EXCERPTED PASSAGE →
%%
# Picture problems with blu ray player running through my receiver



## BKLIERZ (May 22, 2010)

Hi,

I'm hoping someone can offer me some advice. I am setting up a home theater in my basement and have a Optoma projector, Yamaha receiver and Sony blu ray player. I have the cable and blu ray running into the receiver via HDMI cables and then HDMI out to the projector. When I watch TV, the picture looks great, but when I play the blu ray player, the picture is bad, it looks very spotty.

I've tried plugging the blue ray player directly into the projector and the picture is good. I've also tried switching the plugs on the back of the receiver and it didn't help. So, I know the projetor is good and the blue ray player is good and the HDMI cable I am using is ok, and the receiver works fine if I am watching TV, so what can the problem be?

Any help would be much appreciated.

Thanks!


----------



## Anthony (Oct 5, 2006)

It sounds like something is outputing or expecting a different resolution than the rest.

What is the BluRay player set to output? If there is a mismatch, that could cause some problems. The receiver may not be expecting (or does not support) the full 1080p signal and is trying to do some processing on it, which is causing your problem.

What are your model numbers and someone here may be able to give you more detailed information.
%%
SHORT EXERCISE →
In the forum thread about the blu ray picture problem, how did the picture look when the player was plugged directly into the projector? The material after this thread has no connection to it.

DATASET EXCERPT →
%%
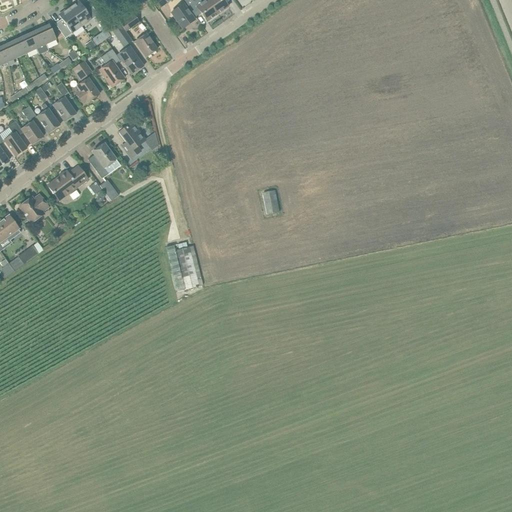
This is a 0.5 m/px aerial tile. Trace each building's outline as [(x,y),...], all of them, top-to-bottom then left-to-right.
[(192,0),(184,0),(193,13),(198,10),(207,22),(217,14),(207,0),(205,0),(202,3),(199,0),(195,0),(193,2),(192,0)] [(207,0),(217,14),(228,7),(223,0),(207,0)] [(79,2),(69,9),(81,26),(90,19),(91,20),(98,15),(95,11),(89,2),(83,7),(79,2)] [(195,20),(183,4),(171,13),(182,29),(195,20)] [(56,26),(62,34),(65,38),(72,34),(71,32),(81,26),(69,9),(59,16),(63,21),(56,26)] [(133,15),(125,21),(120,24),(125,31),(130,28),(138,22),(133,15)] [(120,24),(112,30),(123,47),(131,41),(120,24)] [(39,29),(46,45),(56,40),(49,25),(39,29)] [(29,34),(36,49),(46,45),(39,29),(29,34)] [(19,38),(26,54),(36,49),(29,34),(19,38)] [(146,34),(135,42),(145,58),(157,50),(146,34)] [(9,43),(16,58),(26,54),(19,38),(9,43)] [(0,47),(0,48),(7,63),(16,58),(9,43),(0,47)] [(117,55),(125,67),(131,75),(143,66),(130,47),(117,55)] [(99,70),(106,80),(112,88),(124,79),(114,65),(120,61),(112,50),(100,58),(106,66),(99,70)] [(54,74),(60,69),(66,65),(63,61),(58,65),(51,70),(54,74)] [(75,93),(77,96),(83,104),(87,102),(87,103),(99,94),(88,79),(86,76),(91,73),(84,62),(73,69),(81,80),(83,82),(76,87),(79,91),(75,93)] [(29,85),(31,89),(41,82),(39,78),(29,85)] [(44,92),(43,92),(46,96),(49,93),(47,90),(52,87),(49,83),(42,88),(44,92)] [(53,106),(59,114),(64,122),(76,114),(64,96),(68,93),(61,83),(56,87),(61,95),(57,98),(59,101),(53,106)] [(15,94),(18,98),(31,89),(29,85),(15,94)] [(40,87),(34,92),(41,102),(47,98),(46,96),(43,92),(40,87)] [(9,98),(12,102),(18,98),(15,94),(9,98)] [(36,117),(42,125),(48,134),(60,125),(45,104),(41,107),(44,112),(36,117)] [(28,124),(21,130),(23,133),(32,145),(43,137),(31,119),(35,116),(29,106),(22,112),(28,121),(28,124)] [(13,134),(3,141),(3,142),(4,141),(15,157),(27,149),(18,136),(23,133),(21,130),(15,121),(8,127),(13,134)] [(121,147),(127,155),(130,159),(141,151),(137,147),(145,140),(132,123),(119,133),(120,132),(128,142),(121,147)] [(0,166),(2,165),(2,166),(9,161),(0,148),(0,143),(3,142),(3,141),(0,136),(0,166)] [(90,163),(96,171),(102,179),(108,174),(109,175),(121,166),(104,144),(92,153),(96,159),(90,163)] [(47,186),(53,194),(59,201),(87,180),(78,167),(68,174),(67,171),(47,186)] [(100,186),(111,201),(118,196),(107,181),(100,186)] [(263,193),(265,203),(267,215),(279,213),(277,201),(275,191),(263,193)] [(49,208),(39,195),(33,199),(32,197),(18,207),(31,224),(44,214),(43,212),(49,208)] [(0,242),(7,238),(9,241),(20,233),(18,230),(19,229),(15,223),(9,215),(0,221),(0,242)] [(8,264),(14,272),(43,250),(37,242),(8,264)] [(178,260),(185,290),(203,286),(193,246),(175,251),(178,260)] [(0,273),(4,279),(14,272),(8,264),(1,269),(0,273)]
%%
SOLUTION TO THE EXERCISE →
The picture was good.